Problem statement - Extend the whisky discussion below, beginning right after its final sentence.
-- Selected text follows --
Right now this is my absolute favourite. Stauning is a fairly small distillery from Denmark, so I have no clue how easy it is to get a hold of it if you’re not in Europe. It’s one of the lighter smokey whiskies I have had. But for a whisky that is fairly young (younger than 10 years) it tastes better than most above 20-year-olds. You have to like peaty whiskies though.

At very least, it's a gorgeous bottle. I love all these new whiskeys from different countries invading the market.

Robear wrote:

I love the ryes in part because of the flavor, but also because they were the first American whiskey, and there are a lot of old punch and cocktail recipes that pay homage to that heritage in very tasty ways. If you want to see the difference first hand, mix up a bourbon Manhattan and a rye Brooklyn and try them against each other. The difference is not subtle. Both are good, however. :-)
-- Selected text concluded --
-- Data for analysis follows --
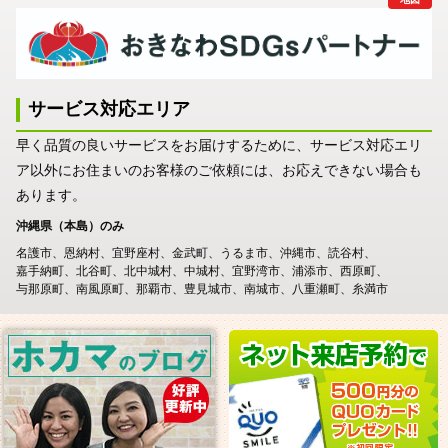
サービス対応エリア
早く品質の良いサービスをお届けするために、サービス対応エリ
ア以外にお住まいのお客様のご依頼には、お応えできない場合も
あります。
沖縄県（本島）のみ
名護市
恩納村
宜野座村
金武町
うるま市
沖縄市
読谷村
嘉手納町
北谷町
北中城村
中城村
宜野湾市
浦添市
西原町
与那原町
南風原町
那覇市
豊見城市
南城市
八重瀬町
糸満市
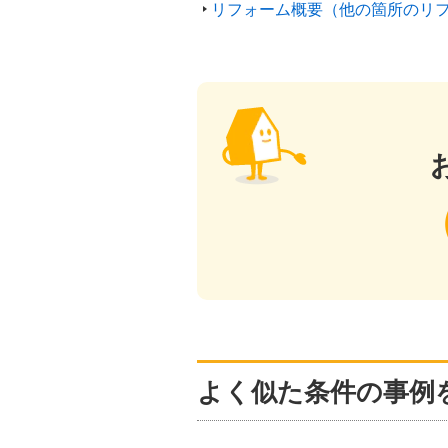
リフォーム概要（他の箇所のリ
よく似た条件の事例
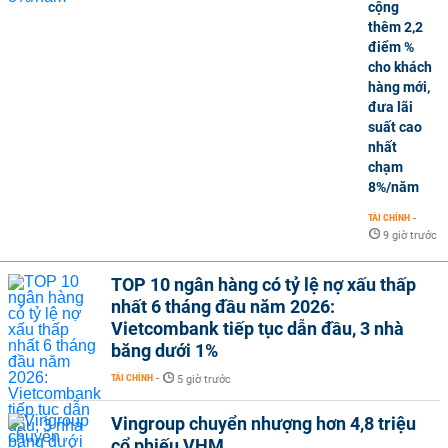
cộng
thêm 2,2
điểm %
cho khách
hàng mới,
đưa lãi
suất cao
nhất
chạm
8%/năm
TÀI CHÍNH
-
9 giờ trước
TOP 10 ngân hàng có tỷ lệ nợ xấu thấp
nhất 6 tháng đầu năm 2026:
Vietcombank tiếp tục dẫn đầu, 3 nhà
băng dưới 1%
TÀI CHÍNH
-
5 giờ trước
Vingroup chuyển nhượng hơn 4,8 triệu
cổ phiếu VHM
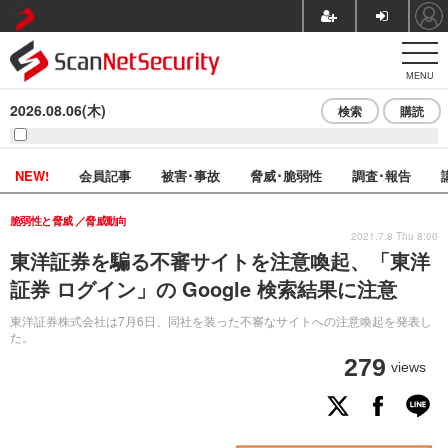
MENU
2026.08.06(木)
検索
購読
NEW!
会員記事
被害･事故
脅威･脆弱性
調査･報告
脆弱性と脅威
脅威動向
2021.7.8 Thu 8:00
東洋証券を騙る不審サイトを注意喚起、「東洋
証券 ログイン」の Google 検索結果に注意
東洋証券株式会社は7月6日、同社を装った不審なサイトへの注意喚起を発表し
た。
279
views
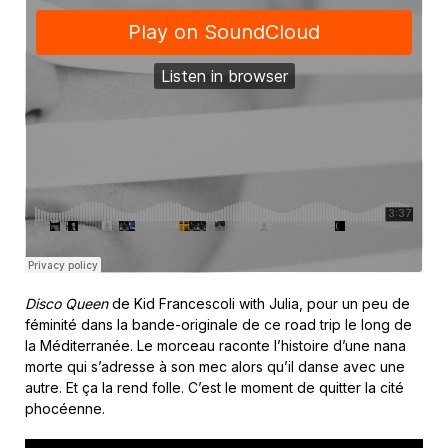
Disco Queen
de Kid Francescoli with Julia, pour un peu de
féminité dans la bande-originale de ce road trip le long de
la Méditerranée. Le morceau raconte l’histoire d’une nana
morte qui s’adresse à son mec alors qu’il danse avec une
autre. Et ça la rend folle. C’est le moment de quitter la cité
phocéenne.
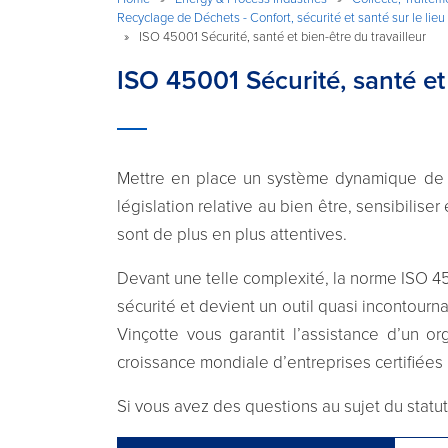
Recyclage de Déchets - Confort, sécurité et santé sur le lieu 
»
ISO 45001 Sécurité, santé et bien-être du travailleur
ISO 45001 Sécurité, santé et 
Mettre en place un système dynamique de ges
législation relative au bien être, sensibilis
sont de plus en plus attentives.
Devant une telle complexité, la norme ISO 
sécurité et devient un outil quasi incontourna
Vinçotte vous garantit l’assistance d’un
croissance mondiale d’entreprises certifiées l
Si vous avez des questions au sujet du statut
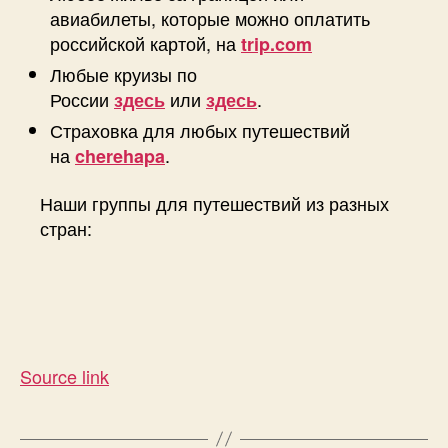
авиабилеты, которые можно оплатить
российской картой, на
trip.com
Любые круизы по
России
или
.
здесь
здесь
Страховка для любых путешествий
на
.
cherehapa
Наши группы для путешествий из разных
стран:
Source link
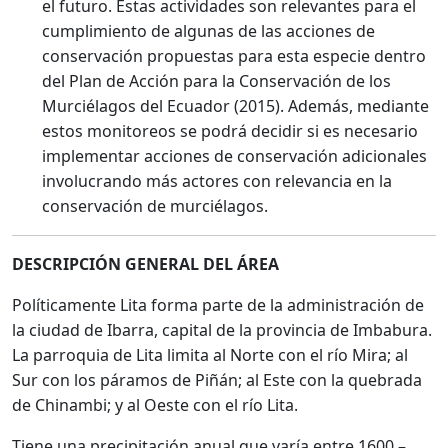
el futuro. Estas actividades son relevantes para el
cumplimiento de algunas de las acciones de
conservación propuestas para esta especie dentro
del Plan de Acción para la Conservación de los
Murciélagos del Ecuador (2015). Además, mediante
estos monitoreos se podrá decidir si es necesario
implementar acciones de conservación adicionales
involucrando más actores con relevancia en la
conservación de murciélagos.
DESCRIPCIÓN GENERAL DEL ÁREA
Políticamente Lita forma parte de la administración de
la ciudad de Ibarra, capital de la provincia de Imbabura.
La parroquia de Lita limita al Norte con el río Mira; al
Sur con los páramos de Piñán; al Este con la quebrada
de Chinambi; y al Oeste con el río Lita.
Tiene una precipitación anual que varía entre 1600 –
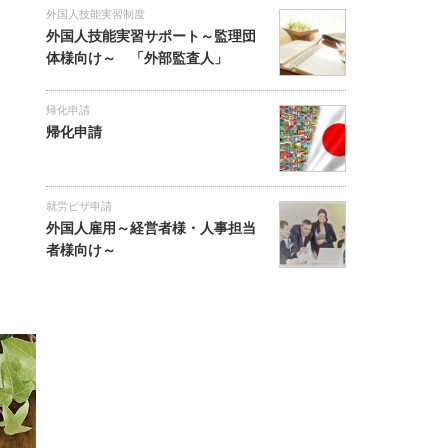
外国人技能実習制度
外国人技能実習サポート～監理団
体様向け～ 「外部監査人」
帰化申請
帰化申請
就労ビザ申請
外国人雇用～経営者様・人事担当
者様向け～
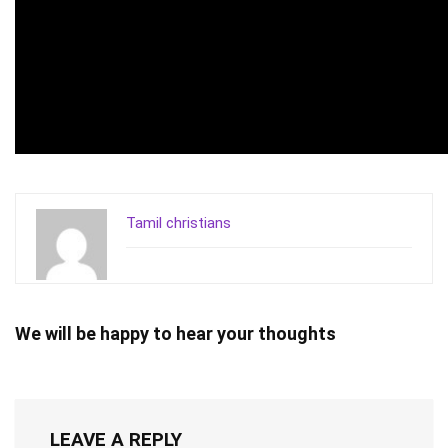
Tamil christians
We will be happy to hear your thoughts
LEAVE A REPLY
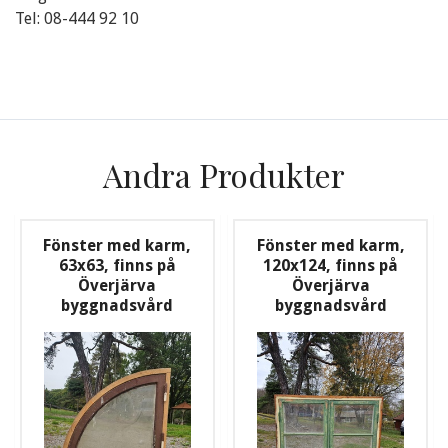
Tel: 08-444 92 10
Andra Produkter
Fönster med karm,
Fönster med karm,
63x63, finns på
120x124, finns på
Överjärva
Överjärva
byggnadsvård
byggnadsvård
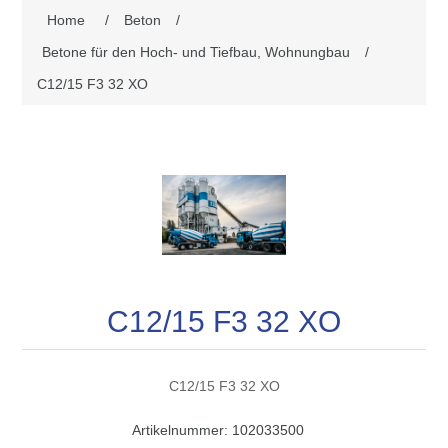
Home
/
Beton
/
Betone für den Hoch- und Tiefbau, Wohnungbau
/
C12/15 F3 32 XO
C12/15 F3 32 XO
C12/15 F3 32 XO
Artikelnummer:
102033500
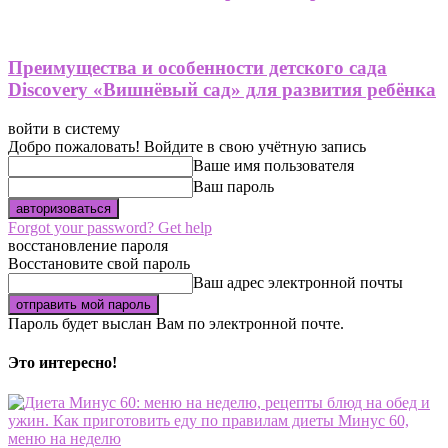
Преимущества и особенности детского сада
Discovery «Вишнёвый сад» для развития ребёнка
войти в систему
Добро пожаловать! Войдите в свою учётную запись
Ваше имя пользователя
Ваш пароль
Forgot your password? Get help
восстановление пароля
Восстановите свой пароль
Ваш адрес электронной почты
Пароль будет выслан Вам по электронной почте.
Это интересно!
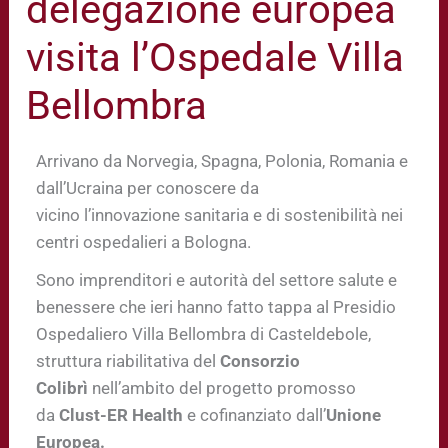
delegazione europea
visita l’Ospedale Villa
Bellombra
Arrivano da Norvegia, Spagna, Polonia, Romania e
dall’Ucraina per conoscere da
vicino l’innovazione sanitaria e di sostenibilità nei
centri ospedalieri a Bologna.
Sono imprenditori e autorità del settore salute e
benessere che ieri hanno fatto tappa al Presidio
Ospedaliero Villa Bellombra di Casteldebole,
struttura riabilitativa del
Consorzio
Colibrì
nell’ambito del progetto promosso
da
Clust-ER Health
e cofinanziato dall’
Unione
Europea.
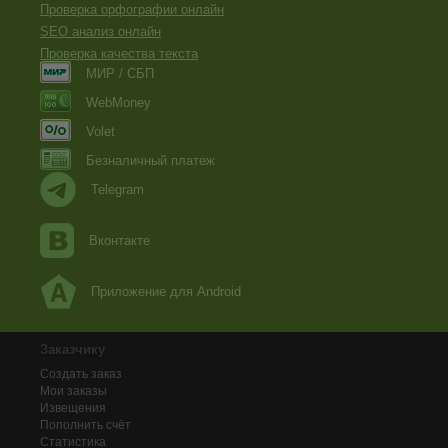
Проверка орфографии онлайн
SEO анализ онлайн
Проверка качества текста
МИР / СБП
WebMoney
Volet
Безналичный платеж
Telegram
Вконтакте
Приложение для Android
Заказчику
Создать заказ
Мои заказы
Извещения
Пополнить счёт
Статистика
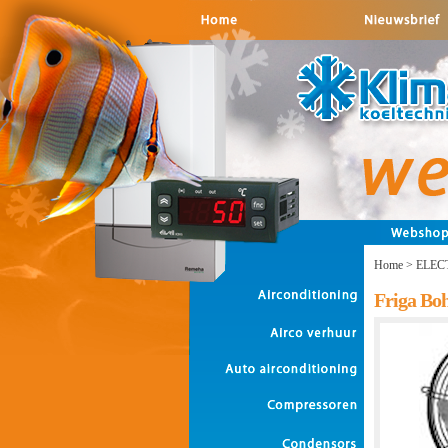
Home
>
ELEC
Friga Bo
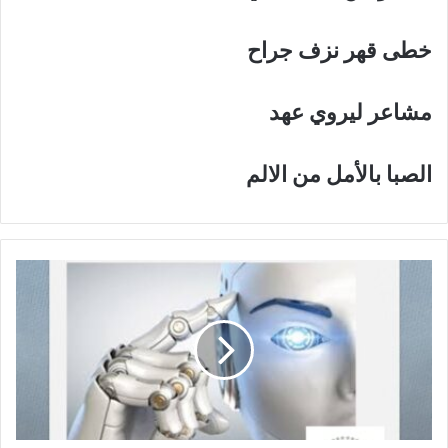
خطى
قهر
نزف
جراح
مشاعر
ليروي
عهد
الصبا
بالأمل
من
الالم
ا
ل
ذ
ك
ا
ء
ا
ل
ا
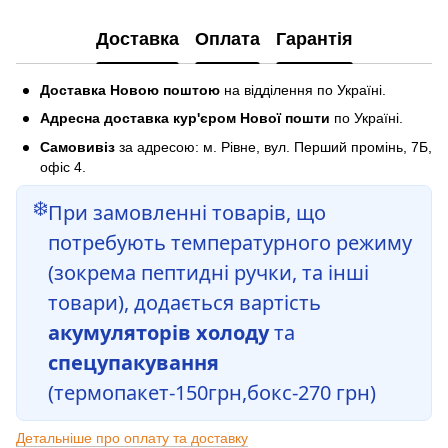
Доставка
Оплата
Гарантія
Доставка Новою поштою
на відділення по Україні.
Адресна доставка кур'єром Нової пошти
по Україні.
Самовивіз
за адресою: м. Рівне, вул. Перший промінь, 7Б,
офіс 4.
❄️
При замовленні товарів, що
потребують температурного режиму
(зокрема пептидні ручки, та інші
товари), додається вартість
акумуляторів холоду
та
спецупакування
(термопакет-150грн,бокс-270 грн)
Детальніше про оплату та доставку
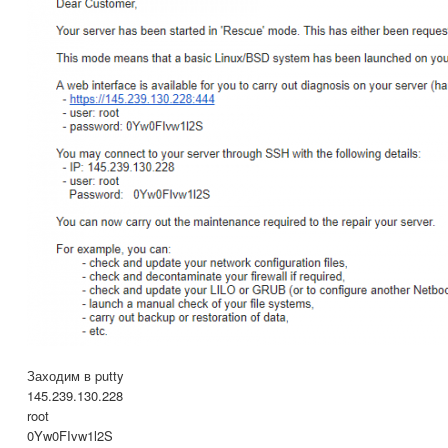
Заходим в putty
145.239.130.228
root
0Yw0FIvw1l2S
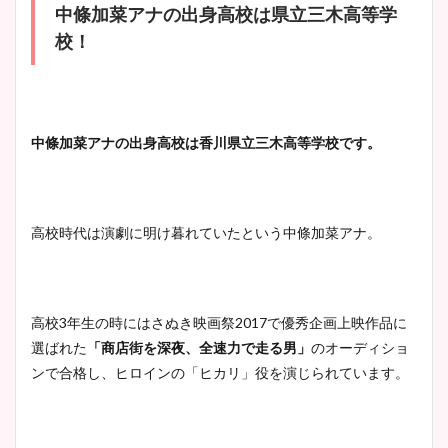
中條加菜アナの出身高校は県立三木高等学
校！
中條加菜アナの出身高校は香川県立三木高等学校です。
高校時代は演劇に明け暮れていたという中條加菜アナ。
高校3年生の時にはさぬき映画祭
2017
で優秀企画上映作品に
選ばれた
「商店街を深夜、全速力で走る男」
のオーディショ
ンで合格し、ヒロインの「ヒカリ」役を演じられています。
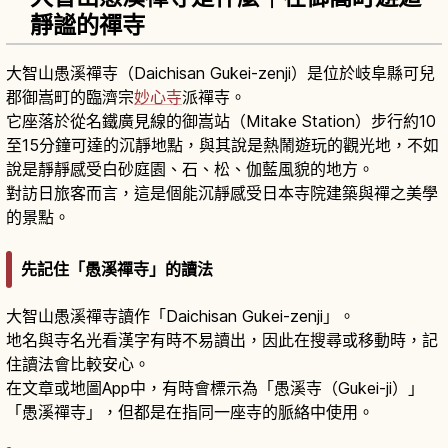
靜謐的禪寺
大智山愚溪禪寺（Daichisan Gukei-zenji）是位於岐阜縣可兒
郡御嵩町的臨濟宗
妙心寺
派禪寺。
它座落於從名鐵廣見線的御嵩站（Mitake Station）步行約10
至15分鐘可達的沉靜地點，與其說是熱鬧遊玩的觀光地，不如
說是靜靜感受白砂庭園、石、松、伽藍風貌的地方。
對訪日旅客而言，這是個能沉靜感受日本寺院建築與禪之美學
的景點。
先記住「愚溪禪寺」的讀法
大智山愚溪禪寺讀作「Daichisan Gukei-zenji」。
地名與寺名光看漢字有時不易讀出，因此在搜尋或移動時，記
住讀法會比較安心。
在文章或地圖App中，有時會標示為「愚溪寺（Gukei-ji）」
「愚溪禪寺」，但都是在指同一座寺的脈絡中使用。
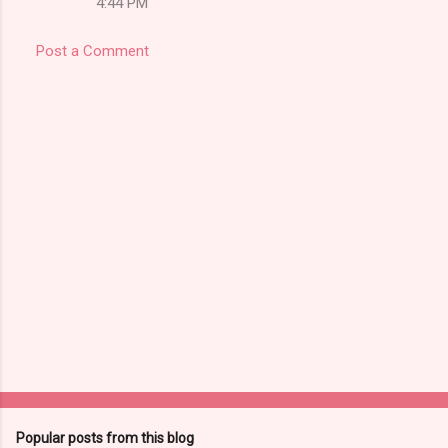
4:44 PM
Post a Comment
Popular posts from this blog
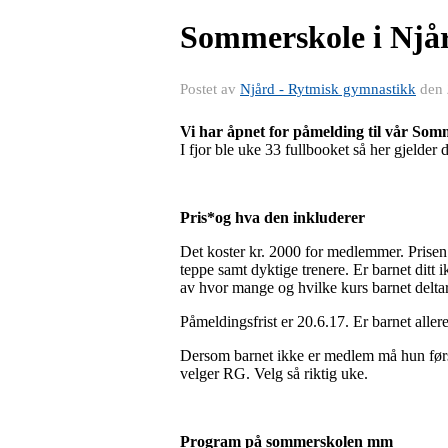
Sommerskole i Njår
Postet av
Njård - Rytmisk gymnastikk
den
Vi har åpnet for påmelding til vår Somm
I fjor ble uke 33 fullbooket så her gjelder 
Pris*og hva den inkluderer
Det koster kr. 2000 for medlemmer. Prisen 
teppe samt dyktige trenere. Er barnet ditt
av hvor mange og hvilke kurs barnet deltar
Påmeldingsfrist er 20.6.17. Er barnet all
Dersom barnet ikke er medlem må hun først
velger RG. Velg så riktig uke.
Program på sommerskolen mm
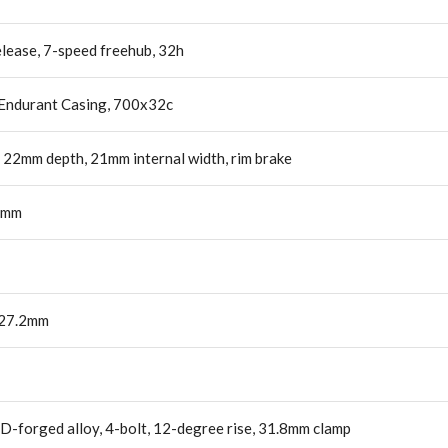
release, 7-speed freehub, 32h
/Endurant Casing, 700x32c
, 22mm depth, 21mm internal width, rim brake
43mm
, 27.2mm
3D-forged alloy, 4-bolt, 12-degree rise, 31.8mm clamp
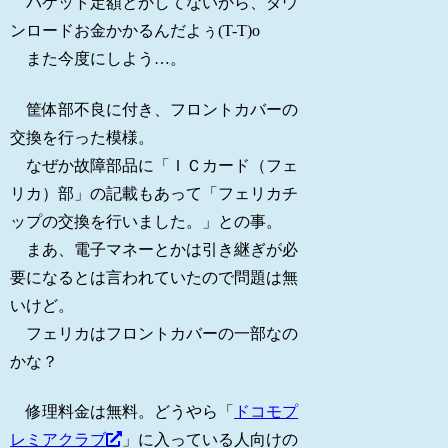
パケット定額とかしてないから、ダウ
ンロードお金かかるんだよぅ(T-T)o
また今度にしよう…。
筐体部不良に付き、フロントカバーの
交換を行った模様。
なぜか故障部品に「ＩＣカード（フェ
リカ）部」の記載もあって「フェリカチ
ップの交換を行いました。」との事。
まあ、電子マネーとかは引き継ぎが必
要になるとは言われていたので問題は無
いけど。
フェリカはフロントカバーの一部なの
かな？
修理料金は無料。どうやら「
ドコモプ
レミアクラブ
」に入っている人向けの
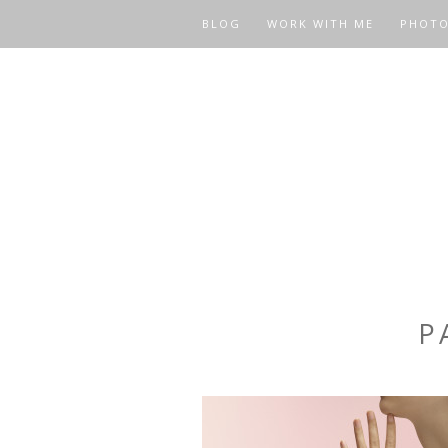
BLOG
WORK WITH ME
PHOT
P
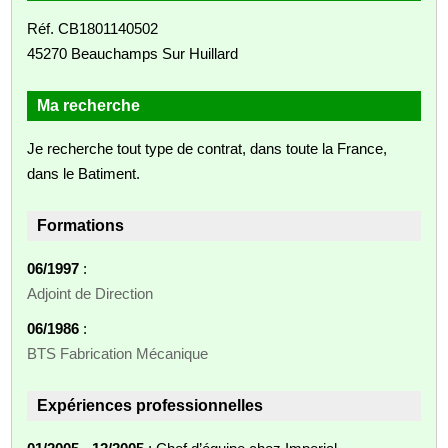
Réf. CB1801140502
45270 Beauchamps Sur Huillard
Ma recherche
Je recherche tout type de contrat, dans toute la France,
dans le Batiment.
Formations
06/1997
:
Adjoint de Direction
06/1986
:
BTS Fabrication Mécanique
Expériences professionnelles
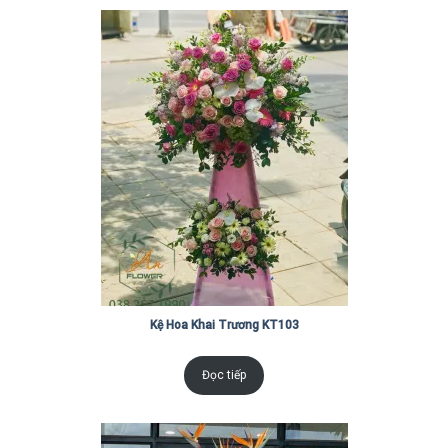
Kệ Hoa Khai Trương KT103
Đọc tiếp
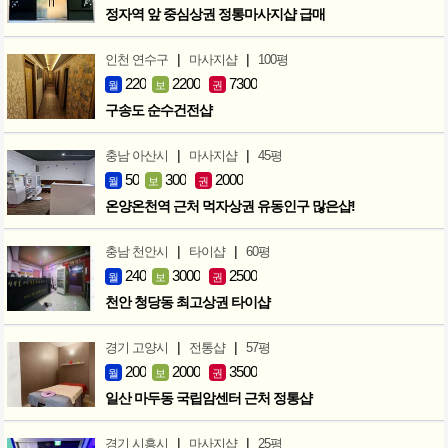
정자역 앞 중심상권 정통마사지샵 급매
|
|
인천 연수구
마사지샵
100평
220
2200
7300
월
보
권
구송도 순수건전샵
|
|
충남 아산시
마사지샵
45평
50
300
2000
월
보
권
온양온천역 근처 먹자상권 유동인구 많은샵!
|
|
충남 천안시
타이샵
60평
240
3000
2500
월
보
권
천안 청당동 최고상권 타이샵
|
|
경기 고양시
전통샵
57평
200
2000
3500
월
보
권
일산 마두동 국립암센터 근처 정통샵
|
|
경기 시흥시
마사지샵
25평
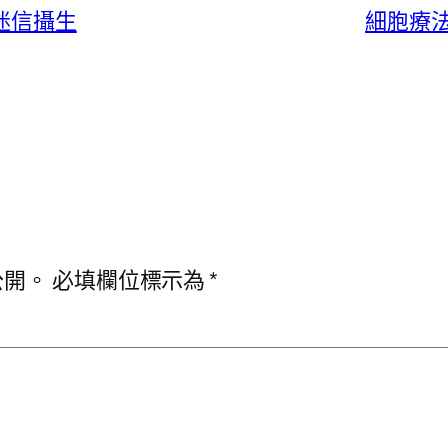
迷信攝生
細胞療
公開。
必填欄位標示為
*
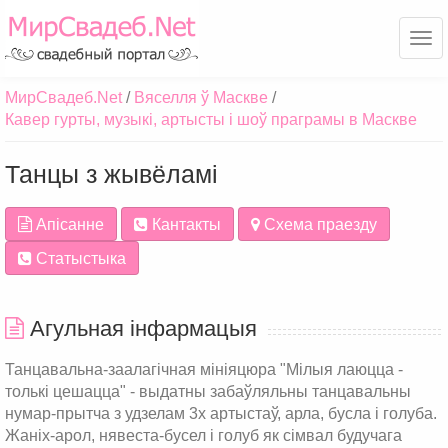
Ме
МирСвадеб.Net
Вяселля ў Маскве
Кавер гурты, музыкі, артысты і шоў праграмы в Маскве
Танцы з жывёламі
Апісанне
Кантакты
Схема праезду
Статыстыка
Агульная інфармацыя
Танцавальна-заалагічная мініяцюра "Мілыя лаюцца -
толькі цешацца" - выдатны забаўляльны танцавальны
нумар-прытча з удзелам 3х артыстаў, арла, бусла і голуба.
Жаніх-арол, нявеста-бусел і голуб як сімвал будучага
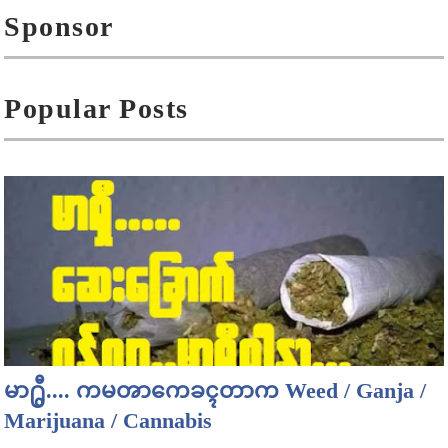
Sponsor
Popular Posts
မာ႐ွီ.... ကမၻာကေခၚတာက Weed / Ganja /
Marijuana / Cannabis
-- Data for analysis concluded --
Your response -
A Brooklyn? I'm not familiar with it. Got a go-to recipe?

I mostly drink Manhattans at a 3:1 ratio of whiskey to vermouth.

Once COVID hit my wife and I definitely hit these pretty hard. For a while I was playing with the whiskey and settled on a Wild Turkey 101 as my preferred every day drinker, but we shifted back to an 80 proof. Lately, I've been playing with the vermouth. That's been a real treat.

The real constant for us has been Amarena cherries. I haven't found a better cherry.

The Brooklyn is, quite simply, a tastier version of a Manhattan. It does not need the Amer Picon brand, but Angostura bitters or a similar bitters that you like are necessary. Try it at the recipe ratios until you are comfortable with the added punch of the rye flavors, as compared to bourbons.

And the “maraschino liqueur” should, of course, be Luxardo. If you can get hold of the Luxardo cherries in syrup or another version of them, add a small dose of the syrup from the cherry bottle for a bit of extra flavor and sweetness. (DO NOT use American “maraschino” cherries, they are nothing like the real thing at all and are worthless for cocktails.)

Edit - Just saw your Amarena cherries recommendation. I think Luxardo are a tiny bit better but they are the big two competitors in the field. Those will be just fine in the drink.

And I'm off to get some Luxardo!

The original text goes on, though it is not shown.